Kamis, November 27, 2008

Sudah 10 tahun era reformasi berjalan. Sudah banyak perubahan yang terjadi dalam kehidupan bermasyarakat, berbangsa dan bernegara kita dibandingkan dengan masa sebelumnya. Perubahan yang menurut sebagian kalangan merupakan keberhasilan para pejuang reformasi dalam memperbaiki kehidupan bangsa ini, walaupun menurut sebagian kalangan lain perubahan yang terjadi tidak benar-benar tepat sasaran ke permasalahan utama bangsa ini malahan perubahan yang terjadi semakin membuat Indonesia terpuruk.

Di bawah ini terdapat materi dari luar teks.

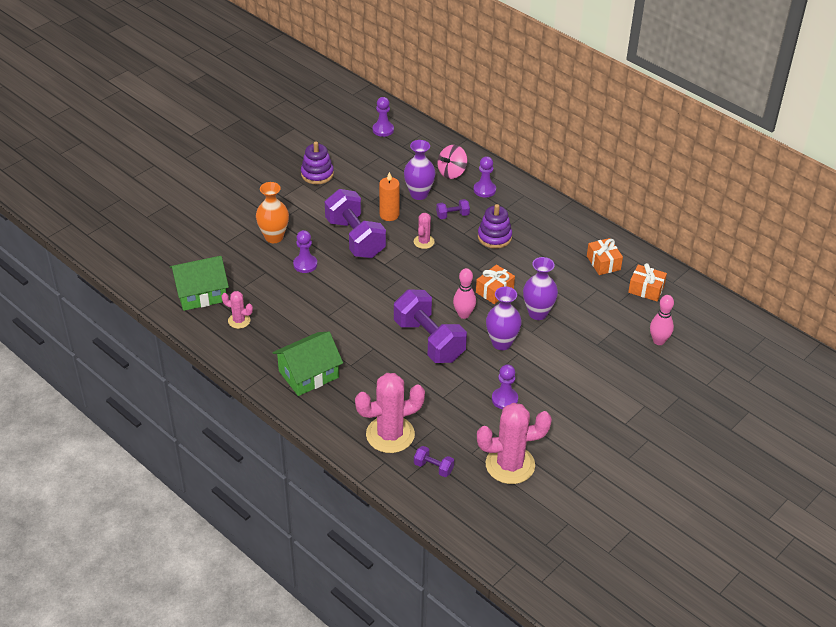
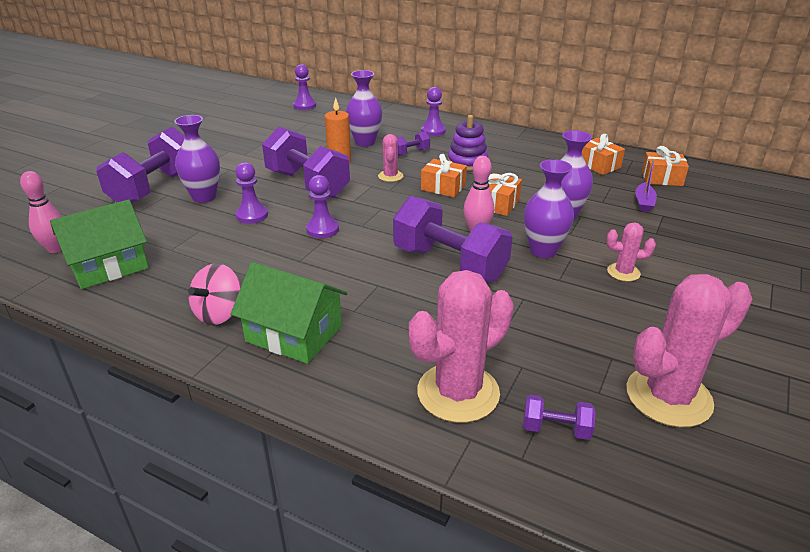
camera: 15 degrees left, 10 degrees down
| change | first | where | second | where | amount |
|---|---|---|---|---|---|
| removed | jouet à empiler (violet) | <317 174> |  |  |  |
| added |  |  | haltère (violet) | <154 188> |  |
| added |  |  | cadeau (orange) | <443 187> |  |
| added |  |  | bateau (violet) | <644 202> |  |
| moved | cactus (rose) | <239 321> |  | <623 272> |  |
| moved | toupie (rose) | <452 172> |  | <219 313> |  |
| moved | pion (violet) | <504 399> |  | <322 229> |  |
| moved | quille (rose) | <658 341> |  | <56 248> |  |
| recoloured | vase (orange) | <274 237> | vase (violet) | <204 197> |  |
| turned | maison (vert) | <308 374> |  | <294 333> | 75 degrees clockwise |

Kebebasan pers yang kebablasan, Pemujaan terhadap HAM yang keterlaluan sampai terjadi pembelaan terhadap berbagai ajaran sesat dan penyimpangan sosial dan susila dengan alasan HAM, merebaknya pornografi dan pornoaksi, kebebasan berekspresi tanpa batas serta semakin jelasnya intervensi asing terhadap bangsa ini dengan banyaknya RUU pesanan Barat dan semakin gencarnya privatisasi aset-aset bangsa adalah contoh hasil buruk dari reformasi.

Tapi, yang pasti adalah reformasi menghasilkan sesuatu yaitu perubahan. Perubahan memang sebuah keniscayaan bagi bangsa yang lebih dari setengah abad merdeka ini tapi belum menghasilkan suatu kebanggaan apapun selain kebanggaan semu. Dan secara fakta, reformasi digerakkan oleh mahasiswa. Anggota masyarakat yang selama ini dikenal sebagai agent of change.

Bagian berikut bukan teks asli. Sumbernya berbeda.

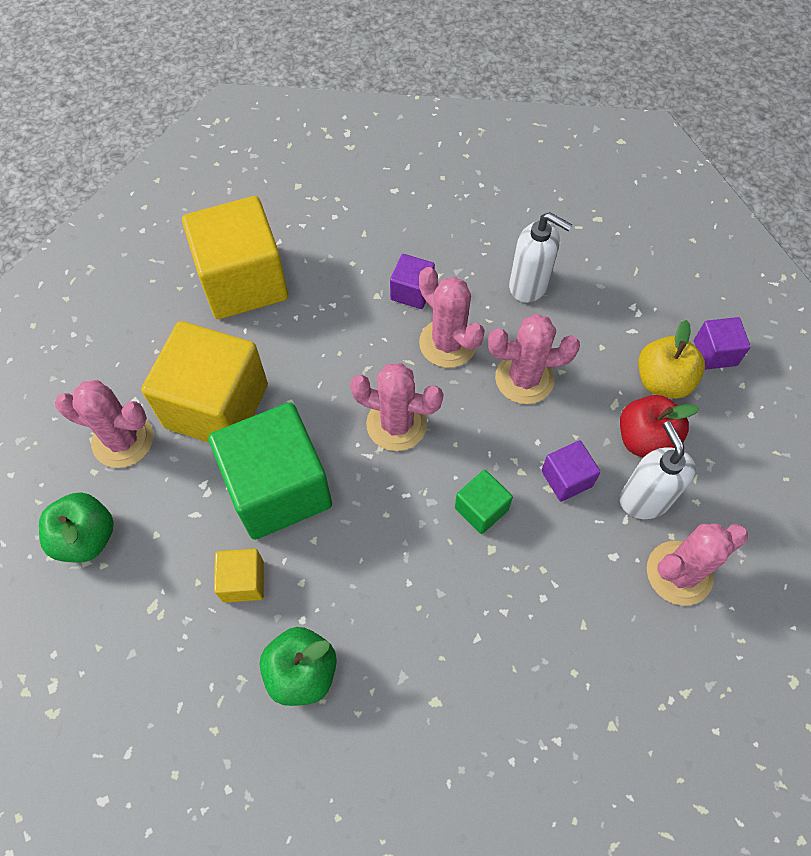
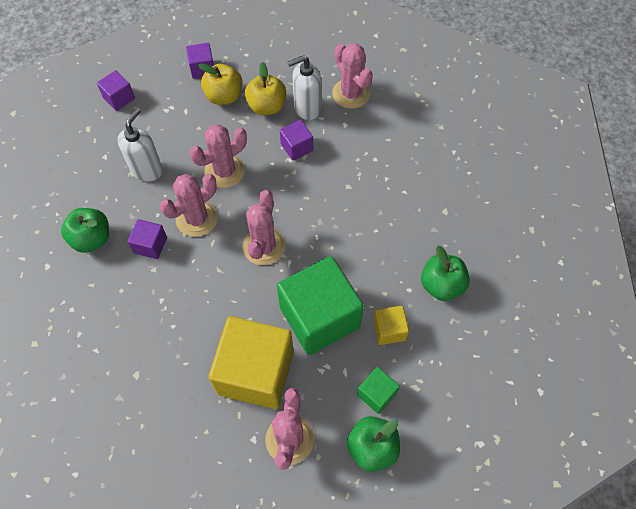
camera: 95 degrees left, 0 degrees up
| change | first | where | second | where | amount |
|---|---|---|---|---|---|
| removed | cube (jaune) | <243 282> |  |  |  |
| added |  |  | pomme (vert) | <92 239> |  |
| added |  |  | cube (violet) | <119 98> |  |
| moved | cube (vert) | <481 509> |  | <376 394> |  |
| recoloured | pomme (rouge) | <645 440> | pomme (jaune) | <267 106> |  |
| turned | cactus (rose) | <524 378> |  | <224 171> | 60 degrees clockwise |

Mahasiswa, atau pemuda secara umum merupakan tumpuan dan motor dari hampir setiap episode perubahan tatanan masyarakat dalam sejarah dunia. Mundurnya Soekarno dan lengser keprabonnya Soeharto, tanpa menafikan keterlibatan pihak lain, dimotori oleh gerakan massif mahasiswa. Gerakan kemerdekaan Indonesia dan berbagai revolusi di dunia juga digerakkan oleh kaum muda. Bahkan, babak perubahan tatanan dunia terbesar sepanjang sejarah manusia, hijrahnya Muhammad SAW dan para pengikutnya ke Madinah, digerakkan oleh Rasulullah SAW dan para sahabat yang rata-rata berusia muda. Pemudalah pelopor dan pendorong serta garda terdepan dalam setiap perubahan tatanan masyarakat.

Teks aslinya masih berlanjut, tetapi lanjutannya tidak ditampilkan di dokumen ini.